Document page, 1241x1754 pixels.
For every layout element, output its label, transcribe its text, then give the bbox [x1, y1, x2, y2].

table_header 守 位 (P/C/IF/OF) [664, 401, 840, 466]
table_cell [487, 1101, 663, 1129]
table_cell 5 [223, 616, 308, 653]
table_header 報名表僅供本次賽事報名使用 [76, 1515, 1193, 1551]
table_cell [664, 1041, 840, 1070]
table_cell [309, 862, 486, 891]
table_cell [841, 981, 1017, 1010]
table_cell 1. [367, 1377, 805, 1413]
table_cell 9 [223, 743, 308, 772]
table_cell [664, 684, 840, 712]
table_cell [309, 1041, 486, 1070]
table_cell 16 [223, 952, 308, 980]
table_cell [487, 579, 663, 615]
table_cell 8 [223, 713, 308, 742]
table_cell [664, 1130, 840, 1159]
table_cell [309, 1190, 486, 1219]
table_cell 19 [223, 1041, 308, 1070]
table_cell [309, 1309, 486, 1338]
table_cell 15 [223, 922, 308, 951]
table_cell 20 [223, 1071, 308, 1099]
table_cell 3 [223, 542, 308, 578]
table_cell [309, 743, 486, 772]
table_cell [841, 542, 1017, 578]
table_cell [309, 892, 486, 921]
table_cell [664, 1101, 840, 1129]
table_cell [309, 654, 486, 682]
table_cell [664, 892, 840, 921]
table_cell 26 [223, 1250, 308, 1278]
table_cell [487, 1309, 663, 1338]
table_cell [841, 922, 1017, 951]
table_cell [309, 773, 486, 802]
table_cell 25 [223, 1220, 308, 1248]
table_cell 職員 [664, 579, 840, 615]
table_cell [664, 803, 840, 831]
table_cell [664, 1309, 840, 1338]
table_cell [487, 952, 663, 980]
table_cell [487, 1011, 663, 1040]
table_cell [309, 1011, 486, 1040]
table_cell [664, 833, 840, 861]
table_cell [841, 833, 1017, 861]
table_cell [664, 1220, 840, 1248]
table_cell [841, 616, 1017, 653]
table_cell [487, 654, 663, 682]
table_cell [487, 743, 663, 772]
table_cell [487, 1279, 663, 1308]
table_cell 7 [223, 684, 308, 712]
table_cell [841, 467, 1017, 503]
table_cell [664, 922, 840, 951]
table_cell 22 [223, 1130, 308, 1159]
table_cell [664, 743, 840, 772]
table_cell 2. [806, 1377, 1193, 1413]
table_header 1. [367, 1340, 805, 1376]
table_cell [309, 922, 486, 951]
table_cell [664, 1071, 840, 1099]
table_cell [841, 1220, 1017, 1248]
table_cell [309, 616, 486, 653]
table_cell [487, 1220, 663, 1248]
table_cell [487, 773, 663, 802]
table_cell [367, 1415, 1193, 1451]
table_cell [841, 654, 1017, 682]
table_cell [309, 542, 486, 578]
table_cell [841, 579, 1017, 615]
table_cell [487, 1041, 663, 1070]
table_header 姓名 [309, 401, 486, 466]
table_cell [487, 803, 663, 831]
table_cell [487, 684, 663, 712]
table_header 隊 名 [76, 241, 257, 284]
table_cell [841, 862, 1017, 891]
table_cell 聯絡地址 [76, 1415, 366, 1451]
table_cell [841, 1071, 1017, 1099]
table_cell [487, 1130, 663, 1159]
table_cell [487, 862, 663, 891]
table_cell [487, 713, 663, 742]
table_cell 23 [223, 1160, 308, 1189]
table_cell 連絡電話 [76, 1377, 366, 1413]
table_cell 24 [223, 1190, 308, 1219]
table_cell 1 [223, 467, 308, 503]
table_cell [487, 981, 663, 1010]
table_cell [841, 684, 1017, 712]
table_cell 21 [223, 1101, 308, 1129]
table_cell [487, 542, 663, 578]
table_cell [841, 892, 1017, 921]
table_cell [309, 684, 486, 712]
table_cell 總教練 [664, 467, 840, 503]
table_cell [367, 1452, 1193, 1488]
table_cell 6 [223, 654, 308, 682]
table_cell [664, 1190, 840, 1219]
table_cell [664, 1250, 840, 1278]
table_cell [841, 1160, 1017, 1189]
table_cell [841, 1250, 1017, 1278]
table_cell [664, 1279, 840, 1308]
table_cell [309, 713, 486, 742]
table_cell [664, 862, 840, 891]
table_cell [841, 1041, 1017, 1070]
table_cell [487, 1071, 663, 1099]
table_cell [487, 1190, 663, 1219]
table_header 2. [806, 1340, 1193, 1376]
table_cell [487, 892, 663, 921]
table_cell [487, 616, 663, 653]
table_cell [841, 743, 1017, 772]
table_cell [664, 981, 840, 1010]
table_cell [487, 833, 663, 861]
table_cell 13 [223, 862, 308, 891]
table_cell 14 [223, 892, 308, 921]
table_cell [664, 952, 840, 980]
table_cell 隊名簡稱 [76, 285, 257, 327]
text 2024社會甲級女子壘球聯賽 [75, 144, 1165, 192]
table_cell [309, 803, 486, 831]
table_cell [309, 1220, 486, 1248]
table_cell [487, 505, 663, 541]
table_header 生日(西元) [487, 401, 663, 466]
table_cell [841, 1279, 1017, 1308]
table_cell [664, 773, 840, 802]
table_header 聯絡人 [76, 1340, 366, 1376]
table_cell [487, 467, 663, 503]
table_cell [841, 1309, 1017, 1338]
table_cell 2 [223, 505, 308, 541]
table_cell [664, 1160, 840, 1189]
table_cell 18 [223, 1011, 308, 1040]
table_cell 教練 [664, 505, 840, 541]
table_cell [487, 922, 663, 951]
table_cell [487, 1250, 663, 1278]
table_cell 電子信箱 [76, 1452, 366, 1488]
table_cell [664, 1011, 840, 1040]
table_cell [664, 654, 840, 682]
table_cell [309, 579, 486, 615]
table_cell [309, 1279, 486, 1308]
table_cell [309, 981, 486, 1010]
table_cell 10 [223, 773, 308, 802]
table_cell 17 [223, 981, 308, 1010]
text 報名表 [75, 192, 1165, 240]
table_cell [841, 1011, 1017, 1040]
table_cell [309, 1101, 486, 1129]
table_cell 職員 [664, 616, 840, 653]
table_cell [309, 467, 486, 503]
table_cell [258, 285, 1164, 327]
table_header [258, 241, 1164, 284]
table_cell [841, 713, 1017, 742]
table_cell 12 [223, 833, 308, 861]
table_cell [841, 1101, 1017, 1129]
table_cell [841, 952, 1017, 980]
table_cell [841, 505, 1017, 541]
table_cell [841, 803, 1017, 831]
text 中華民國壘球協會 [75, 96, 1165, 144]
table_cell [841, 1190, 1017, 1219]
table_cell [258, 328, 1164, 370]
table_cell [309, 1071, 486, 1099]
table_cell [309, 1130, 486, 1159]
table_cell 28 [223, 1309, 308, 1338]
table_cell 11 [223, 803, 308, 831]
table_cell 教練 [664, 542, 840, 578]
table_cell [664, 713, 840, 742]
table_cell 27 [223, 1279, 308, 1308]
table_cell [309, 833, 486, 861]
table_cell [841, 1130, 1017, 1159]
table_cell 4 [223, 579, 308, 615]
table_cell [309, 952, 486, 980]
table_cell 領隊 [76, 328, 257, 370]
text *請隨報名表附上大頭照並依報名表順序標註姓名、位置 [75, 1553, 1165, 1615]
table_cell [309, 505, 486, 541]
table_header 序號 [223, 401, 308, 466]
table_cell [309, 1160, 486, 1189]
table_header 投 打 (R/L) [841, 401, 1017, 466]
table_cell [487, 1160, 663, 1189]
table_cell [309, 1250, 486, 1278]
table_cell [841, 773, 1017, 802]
■ ■ ■ ■ ■ ■ ■
Request —
Count the lines in the listing that contain the string "text", treating uppercase and lowercase as different. Reply with the number alone.

Response to this exercise —
5